After 20 years performing classical violin and viola, Lauren Rioux crossed over to vernacular string styles, quickly becoming a rising star as an Appalachian fiddler, and currently performing with Scott Nygaard& Crow Molly, Darol Anger’s Republic of Strings, and the String Nation Orkestra. Rioux plays an active role in strings education throughout Maine where she maintains a rambunctious private studio of over 30 violinists, violists, and fiddlers ranging from age five to 65.

The camp is open to all ages, levels, and stylistic backgrounds. Low ratio student-teacher group classes are divided by ability level so everyone learns in an environment of their peers.

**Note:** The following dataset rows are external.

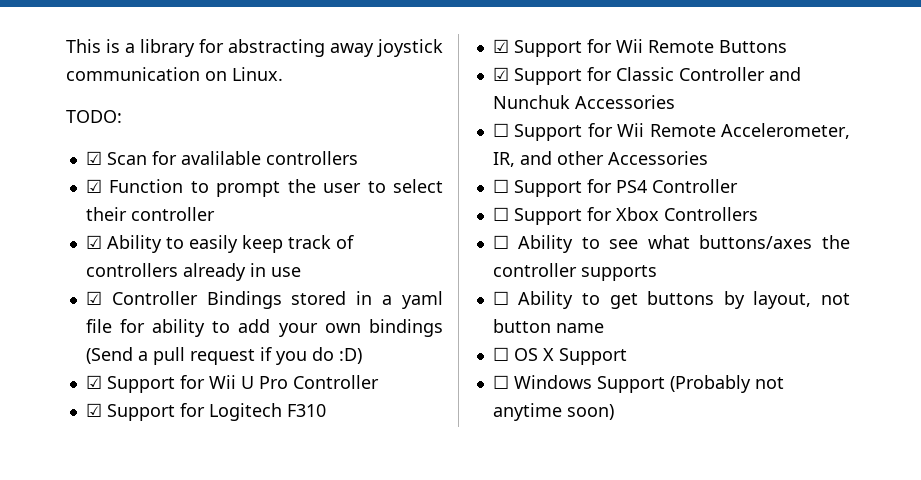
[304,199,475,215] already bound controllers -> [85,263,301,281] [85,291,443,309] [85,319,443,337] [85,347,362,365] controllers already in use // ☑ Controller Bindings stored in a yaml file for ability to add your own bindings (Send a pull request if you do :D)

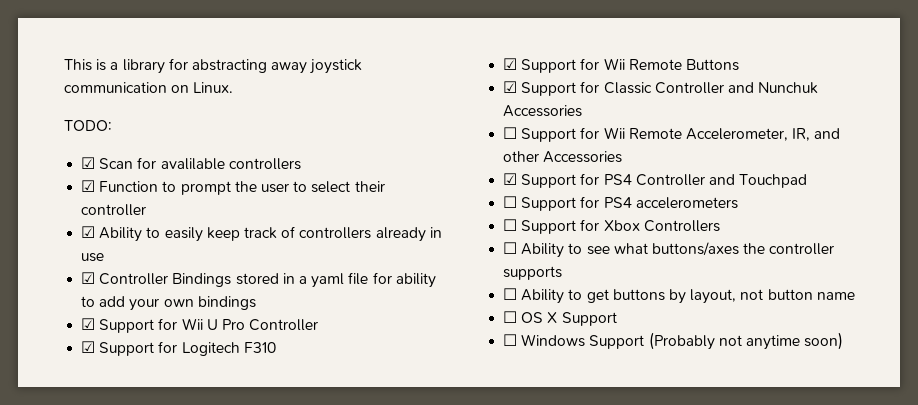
[85,347,362,365] (Send a pull request if you do :D) -> (256, 303) none
(708, 158) none -> [503,173,808,188] // ☑ Support for PS4 Controller and Touchpad
[651,179,738,193] Controller -> [635,197,738,209] accelerometers

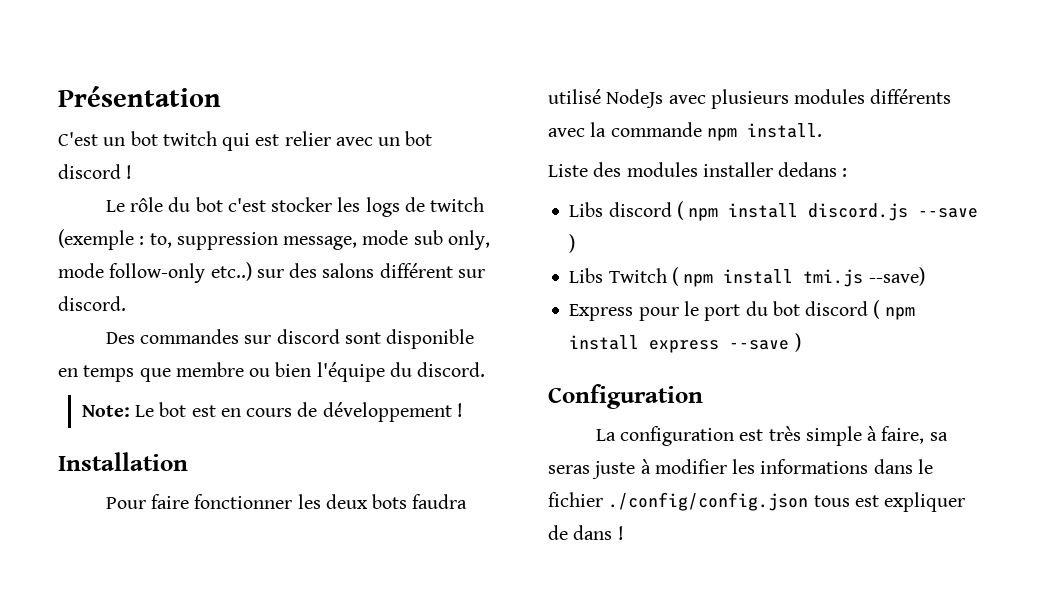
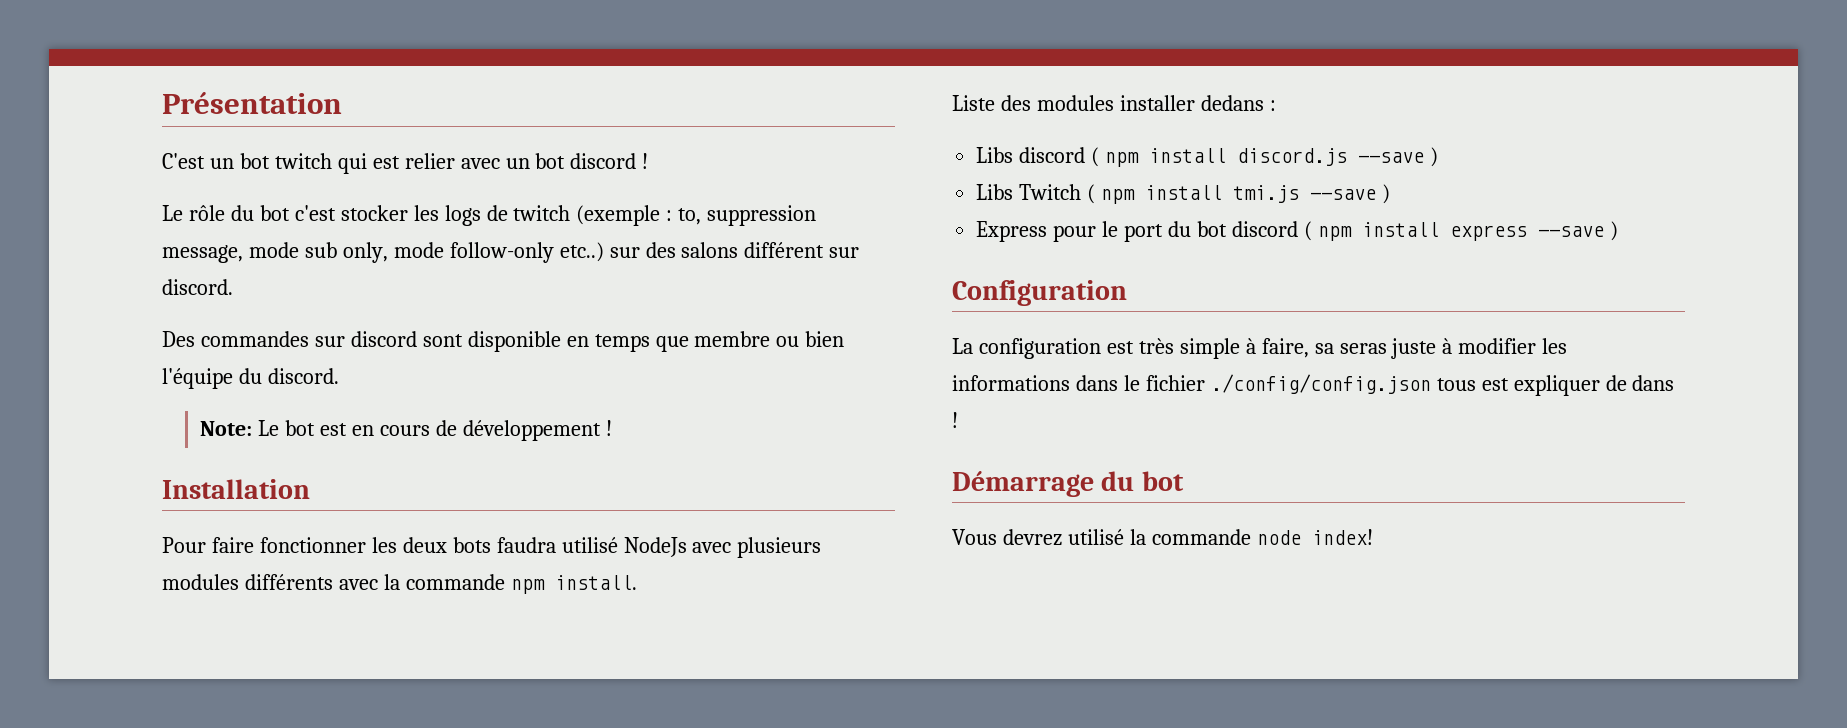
[868,267,925,286] --save) -> [1310,184,1390,204] --save )
(624, 533) none -> [952,471,1184,497] [952,529,1373,546] // Démarrage du bot // Vous devrez utilisé la commande node index!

Creative work is done in smaller ensembles, performing both traditional and original music.

Tuition is $490 for six days of classes, participation in two student concerts, and attendance at a special concert consisting of faculty performances.   Although the enrollment deadline was May 15, there are a very limited number of openings available.  Interested students should fill out an application immediately via the camp’s website:  www.MikeBlockStringCamp.com.

Faculty members are generously donating their time to perform in a unique concert on Wednesday, June 29, presenting “Musicians United for Haiti.”  The concert begins at 7 p.m. at the Vero Beach High School Performing Arts Center, which is donating the use of the facility for the performance.

Tickets to this exceptional concert are $30 in advance, $35 at the door, with proceeds to benefit two local non-profit organizations, Haiti Partners and Haiti Clinic.